The Seychelles’ head of state Danny Faure said, “Because of our limited and competing resources, it is particularly important that we have a well-thought-out maritime security strategy, and this is thus our commitment and we welcome any cooperation that may be extended to us in this regard.”
Faure was speaking to world leaders, entrepreneurs, civil society leaders, scientists and researchers at a high-level panel discussion on maritime security on the opening day of the Ocean Conference.
President Faure was invited to share the Seychelles’ experience and provide an update on the previously registered commitments made in 2016. The commitments included the issuance of the first Blue Bonds in support of sustainable fisheries, the debt swap to develop a marine spatial plan of the island nation’s Exclusive Economic Zone and designate 30 percent as marine protected areas,
“Maritime security is an extremely important component of the sustainable development of the ocean economy. One of the expected results of the blue economy strategy is greater protection for Seychelles’ ocean space,” said Faure.

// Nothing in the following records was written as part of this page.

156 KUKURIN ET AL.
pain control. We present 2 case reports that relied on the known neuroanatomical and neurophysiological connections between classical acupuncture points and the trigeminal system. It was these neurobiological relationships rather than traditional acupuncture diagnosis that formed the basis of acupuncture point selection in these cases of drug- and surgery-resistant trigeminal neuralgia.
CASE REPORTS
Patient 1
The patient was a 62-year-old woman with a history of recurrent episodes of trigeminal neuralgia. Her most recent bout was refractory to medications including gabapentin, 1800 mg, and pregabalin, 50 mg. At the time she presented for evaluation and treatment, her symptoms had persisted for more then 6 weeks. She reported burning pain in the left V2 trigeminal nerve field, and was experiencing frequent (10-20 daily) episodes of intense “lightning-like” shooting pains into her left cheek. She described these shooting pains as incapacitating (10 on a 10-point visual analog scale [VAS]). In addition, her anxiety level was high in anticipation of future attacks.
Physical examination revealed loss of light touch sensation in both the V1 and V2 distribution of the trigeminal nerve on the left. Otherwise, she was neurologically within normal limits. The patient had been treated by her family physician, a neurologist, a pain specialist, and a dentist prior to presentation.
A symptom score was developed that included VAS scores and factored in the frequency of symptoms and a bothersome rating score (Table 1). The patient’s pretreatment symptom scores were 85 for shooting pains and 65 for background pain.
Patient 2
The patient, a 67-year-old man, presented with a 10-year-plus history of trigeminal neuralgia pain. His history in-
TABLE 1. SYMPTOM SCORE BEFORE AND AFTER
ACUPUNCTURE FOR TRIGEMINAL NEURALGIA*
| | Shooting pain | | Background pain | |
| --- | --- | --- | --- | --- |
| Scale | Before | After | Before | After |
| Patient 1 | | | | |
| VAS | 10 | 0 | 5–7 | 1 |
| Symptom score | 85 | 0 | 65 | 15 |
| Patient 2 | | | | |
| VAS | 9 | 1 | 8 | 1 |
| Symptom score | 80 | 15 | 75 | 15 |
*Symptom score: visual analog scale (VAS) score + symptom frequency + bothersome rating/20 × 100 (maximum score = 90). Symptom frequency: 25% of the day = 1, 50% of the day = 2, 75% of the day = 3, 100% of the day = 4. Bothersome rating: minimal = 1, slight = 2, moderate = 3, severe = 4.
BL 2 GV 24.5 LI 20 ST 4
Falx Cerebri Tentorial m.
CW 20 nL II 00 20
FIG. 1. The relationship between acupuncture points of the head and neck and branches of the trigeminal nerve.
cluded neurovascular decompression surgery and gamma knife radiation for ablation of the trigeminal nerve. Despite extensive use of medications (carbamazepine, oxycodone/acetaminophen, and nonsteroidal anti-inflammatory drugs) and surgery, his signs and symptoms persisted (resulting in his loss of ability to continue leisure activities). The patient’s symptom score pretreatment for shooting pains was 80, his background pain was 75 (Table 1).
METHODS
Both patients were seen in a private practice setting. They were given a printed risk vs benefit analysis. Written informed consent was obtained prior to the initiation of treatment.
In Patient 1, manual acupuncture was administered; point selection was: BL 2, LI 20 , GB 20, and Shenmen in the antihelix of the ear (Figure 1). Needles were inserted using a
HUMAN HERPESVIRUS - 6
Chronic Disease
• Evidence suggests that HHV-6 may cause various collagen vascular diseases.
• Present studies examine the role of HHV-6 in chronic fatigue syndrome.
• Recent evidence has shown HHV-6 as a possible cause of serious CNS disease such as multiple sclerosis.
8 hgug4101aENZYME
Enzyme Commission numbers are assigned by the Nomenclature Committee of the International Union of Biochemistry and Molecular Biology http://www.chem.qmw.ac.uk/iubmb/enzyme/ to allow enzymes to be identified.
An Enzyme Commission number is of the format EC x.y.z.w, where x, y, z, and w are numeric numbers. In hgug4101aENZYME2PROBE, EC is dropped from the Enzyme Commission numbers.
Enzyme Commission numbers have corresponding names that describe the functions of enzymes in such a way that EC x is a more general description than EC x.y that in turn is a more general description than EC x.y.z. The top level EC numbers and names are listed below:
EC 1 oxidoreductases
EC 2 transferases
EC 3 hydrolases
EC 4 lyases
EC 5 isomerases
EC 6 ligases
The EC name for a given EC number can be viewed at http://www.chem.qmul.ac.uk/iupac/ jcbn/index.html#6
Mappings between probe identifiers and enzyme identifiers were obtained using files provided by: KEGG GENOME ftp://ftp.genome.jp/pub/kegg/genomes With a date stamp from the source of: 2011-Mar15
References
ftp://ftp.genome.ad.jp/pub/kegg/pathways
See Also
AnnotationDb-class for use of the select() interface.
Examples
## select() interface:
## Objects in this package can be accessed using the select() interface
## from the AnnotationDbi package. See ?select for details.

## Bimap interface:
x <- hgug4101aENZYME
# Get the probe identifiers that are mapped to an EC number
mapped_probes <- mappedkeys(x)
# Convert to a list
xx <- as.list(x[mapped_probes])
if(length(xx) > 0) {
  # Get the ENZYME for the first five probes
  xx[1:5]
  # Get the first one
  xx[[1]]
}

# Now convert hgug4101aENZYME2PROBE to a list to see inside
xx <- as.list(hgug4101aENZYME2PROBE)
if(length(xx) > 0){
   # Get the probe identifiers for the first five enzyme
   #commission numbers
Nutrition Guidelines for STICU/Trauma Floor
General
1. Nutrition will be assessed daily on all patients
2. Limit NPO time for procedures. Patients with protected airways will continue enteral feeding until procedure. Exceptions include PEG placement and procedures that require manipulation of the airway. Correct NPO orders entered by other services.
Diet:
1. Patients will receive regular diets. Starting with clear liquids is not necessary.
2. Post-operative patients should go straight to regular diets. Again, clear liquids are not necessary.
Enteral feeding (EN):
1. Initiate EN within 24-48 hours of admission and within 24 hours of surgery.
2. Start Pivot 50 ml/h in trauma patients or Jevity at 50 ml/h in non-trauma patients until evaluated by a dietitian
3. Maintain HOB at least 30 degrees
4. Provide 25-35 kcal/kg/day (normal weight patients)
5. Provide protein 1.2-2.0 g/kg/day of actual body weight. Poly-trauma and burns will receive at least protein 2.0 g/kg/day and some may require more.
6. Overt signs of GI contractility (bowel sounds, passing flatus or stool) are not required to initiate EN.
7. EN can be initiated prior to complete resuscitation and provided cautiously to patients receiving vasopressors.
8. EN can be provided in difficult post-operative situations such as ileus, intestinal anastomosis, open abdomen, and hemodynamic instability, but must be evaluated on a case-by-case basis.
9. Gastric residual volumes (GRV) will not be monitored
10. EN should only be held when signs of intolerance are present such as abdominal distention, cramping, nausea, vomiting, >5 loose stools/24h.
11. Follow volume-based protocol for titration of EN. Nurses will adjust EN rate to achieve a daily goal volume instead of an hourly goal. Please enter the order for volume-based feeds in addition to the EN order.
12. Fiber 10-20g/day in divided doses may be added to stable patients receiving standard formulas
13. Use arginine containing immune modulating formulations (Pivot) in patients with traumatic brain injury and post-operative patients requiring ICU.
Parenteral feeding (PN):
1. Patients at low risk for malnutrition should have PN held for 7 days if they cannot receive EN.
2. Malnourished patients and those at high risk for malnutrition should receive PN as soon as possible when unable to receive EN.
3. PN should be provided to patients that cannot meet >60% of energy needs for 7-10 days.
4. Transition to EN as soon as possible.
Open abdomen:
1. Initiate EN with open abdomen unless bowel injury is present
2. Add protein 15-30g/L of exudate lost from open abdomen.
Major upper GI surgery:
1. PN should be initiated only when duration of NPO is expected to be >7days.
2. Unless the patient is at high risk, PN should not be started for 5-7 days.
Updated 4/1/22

The Seychelles archipelago in the western Indian Ocean has an Exclusive Economic Zone of 1.37 million square kilometres around its 115 islands, a fact that makes detection of irregular and unlawful activities at sea difficult.
The Ocean Conference which started in 2014 was organised under the theme ‘An Ocean for Life’ and hosted by the European Union from October 5–6.
Prince Charles, the Prince of Wales, was the keynote speaker at the fourth edition of the conference.
According to the news agency maltatoday, the Prince of Wales said that the problems facing the protection of the oceans were not only enormous but “also systemic and interrelated” and their remedy can only be found by building a consensus across a wide range of stakeholders and communities.
Malta today said by way of example, Prince Charles referred to a decision taken by Canada 25 years ago to protect the Northern cod stocks on the Grand Banks by closing a fishery that had all but collapsed due to mismanagement and overfishing.
Other panel sessions of the conference focused on marine pollution, marine protection and climate-related impacts on the ocean.
The Ocean Conference welcomed participants from around the globe to reaffirm many of the voluntary commitments made at recent United Nation’s conference in support to the implementation of Sustainable Development Goal 14 held in June this year.